=== RECORD EXTRACTS ===
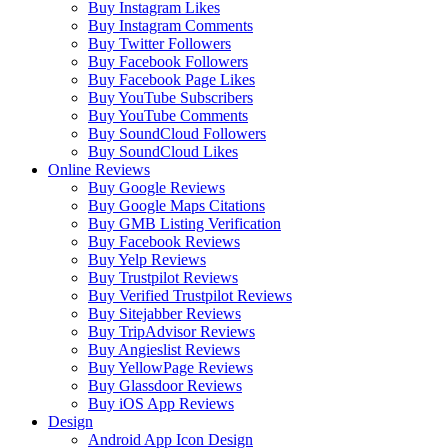
Buy Instagram Likes
Buy Instagram Comments
Buy Twitter Followers
Buy Facebook Followers
Buy Facebook Page Likes
Buy YouTube Subscribers
Buy YouTube Comments
Buy SoundCloud Followers
Buy SoundCloud Likes
Online Reviews
Buy Google Reviews
Buy Google Maps Citations
Buy GMB Listing Verification
Buy Facebook Reviews
Buy Yelp Reviews
Buy Trustpilot Reviews
Buy Verified Trustpilot Reviews
Buy Sitejabber Reviews
Buy TripAdvisor Reviews
Buy Angieslist Reviews
Buy YellowPage Reviews
Buy Glassdoor Reviews
Buy iOS App Reviews
Design
Android App Icon Design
===
WORK TO BE COMPLETED: Express the text read from the rows, from the start of the rows through the line containing "Buy Yelp Reviews", as a JSON list of strings with one string per line, leaving out blank lines and the pictures.

SOLVED PROBLEM:
[
  "Buy Instagram Likes",
  "Buy Instagram Comments",
  "Buy Twitter Followers",
  "Buy Facebook Followers",
  "Buy Facebook Page Likes",
  "Buy YouTube Subscribers",
  "Buy YouTube Comments",
  "Buy SoundCloud Followers",
  "Buy SoundCloud Likes",
  "Online Reviews",
  "Buy Google Reviews",
  "Buy Google Maps Citations",
  "Buy GMB Listing Verification",
  "Buy Facebook Reviews",
  "Buy Yelp Reviews"
]